Thoureau, que nació en 1817 fué un hombre desengañado por todo lo que puede desengañar a un hombre, progreso, frivolidad de la sociedad, gobierno y amores, que dejando de lado una fábrica de lápices (nada jocosa industria en un mundo sin tecnología digital) y también la enseñanza que venía ejerciendo, se retiró a vivir al bosque, a las orillas del rio Walden para encontrar en la naturaleza el alma perdida de la humanidad, según creía. Los seres humanos se desengañan muchas veces en su vida y es corriente oir decir a personas mayores, más que yo, "Dios mío, que desengañado que estoy" y habrá que pensar que ese desngaño es de su propia felicidad que no llegó o se fué, creyendo que la felicidad es un estado vital antes que un estado del alma.

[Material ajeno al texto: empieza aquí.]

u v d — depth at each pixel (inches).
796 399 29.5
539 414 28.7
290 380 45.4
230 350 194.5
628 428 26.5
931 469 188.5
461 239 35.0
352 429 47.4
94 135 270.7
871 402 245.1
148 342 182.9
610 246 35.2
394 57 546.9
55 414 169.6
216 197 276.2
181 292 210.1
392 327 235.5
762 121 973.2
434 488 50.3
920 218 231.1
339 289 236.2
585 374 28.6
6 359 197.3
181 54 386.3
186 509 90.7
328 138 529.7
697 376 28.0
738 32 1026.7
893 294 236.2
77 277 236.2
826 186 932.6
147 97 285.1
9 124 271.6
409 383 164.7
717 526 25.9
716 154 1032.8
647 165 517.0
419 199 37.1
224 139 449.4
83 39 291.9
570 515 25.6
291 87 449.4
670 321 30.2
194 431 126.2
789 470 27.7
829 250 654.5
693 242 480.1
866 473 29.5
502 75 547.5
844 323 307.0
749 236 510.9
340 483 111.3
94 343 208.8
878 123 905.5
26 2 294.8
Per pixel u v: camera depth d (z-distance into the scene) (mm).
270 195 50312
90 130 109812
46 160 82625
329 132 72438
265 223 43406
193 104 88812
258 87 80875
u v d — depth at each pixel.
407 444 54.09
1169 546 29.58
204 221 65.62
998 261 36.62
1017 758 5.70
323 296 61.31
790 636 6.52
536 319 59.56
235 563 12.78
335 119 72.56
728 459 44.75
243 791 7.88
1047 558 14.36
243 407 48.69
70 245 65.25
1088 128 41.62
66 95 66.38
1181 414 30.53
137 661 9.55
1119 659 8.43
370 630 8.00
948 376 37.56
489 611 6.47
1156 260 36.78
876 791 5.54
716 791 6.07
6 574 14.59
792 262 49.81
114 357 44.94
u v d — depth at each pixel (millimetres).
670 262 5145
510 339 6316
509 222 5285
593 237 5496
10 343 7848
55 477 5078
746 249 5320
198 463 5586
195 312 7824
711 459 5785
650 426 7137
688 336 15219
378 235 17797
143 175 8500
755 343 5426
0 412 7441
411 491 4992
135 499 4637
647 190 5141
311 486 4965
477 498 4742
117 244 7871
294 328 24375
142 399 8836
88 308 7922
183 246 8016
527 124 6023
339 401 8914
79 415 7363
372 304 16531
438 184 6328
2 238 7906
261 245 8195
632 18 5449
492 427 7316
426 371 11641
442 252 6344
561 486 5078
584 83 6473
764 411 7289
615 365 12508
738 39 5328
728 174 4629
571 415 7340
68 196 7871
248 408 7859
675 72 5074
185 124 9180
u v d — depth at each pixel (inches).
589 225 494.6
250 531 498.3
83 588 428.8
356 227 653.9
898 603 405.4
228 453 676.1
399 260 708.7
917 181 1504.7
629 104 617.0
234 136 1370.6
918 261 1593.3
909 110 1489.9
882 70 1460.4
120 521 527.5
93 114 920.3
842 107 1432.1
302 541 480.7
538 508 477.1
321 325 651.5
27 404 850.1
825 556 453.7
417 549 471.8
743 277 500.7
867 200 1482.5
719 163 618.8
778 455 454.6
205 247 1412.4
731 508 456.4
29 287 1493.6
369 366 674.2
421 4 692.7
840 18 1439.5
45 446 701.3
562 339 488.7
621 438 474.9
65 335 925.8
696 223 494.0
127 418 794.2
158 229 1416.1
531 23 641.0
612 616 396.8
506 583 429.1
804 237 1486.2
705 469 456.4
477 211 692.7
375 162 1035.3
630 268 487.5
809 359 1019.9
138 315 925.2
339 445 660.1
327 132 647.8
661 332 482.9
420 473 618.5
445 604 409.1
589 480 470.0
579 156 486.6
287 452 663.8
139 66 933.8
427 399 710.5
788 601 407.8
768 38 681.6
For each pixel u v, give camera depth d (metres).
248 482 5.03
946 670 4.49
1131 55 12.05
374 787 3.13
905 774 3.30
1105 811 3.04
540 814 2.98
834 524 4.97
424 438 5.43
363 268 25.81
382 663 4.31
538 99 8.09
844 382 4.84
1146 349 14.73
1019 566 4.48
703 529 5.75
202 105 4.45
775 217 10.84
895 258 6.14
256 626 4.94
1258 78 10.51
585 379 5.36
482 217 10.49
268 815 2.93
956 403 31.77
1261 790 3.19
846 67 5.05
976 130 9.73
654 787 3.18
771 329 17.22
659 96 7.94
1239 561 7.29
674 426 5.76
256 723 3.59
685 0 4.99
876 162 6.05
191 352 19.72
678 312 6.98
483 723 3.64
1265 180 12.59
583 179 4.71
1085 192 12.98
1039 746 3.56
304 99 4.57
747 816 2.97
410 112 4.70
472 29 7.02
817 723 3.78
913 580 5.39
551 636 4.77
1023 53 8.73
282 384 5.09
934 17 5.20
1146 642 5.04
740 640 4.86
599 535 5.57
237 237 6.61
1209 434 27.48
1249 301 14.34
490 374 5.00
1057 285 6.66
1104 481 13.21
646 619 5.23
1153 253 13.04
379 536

Ciertamente encontró su alma y nos dejó Walden, que es un encuentro consigo mismo mirando con los ojos del hombre que aprende cada día, el entorno que le rodea y que le transfiera la vida, como si de una trasfusión se tratara de aliento vital. En el hatillo con el que llegó a la cabaña, iban libros como compañía y un perro se acomodó cerca. De vez en cuando recibía visitas y escribía su diario; tenía vecinos que le enseñaban sus rústicas maneras de sobrevivir pescando en la laguna, por ejemplo. Escribe : A veces sueño en una casa mayor y más poblada, edificada en una Edad de Oro con materiales resistentes, sin adornos superfluos, y que consistiría asimismo en una sola dependencia: un salón vasto, primitivo y especialmente sobrio, sin techo ni revocado, con vigas y jabalcones desnudos que soportara una especie de cielo inferior sobre la cabeza de uno, util para protegerse de la lluvia y de la nieve... Añora la casa como cueva caliente de madera, amplia y sin paredes interiores que separen, para que todos los visitantes y sus habitantes puedan convivir, cada cual en su rincón, en un espacio abierto de franca compañía. De hecho se trata del sueño de un mundo vital perdido en la Edad de Oro, a los que también se refiere nuestro Don Quijote.
Naturalmente he dejado el libro sobre la mesa pensando en releer partes de él. Como al final del texto de Walden se reproduce "El Deber de la desobediencia civil", lo tomaré estar tarde y mañana, si me siento con ganas, le dedicaré el post. He decidido, mientras he escrito esto, que a Prado Largo lo voy a rebautizar para mi consumo personal en El Prado Thoreau.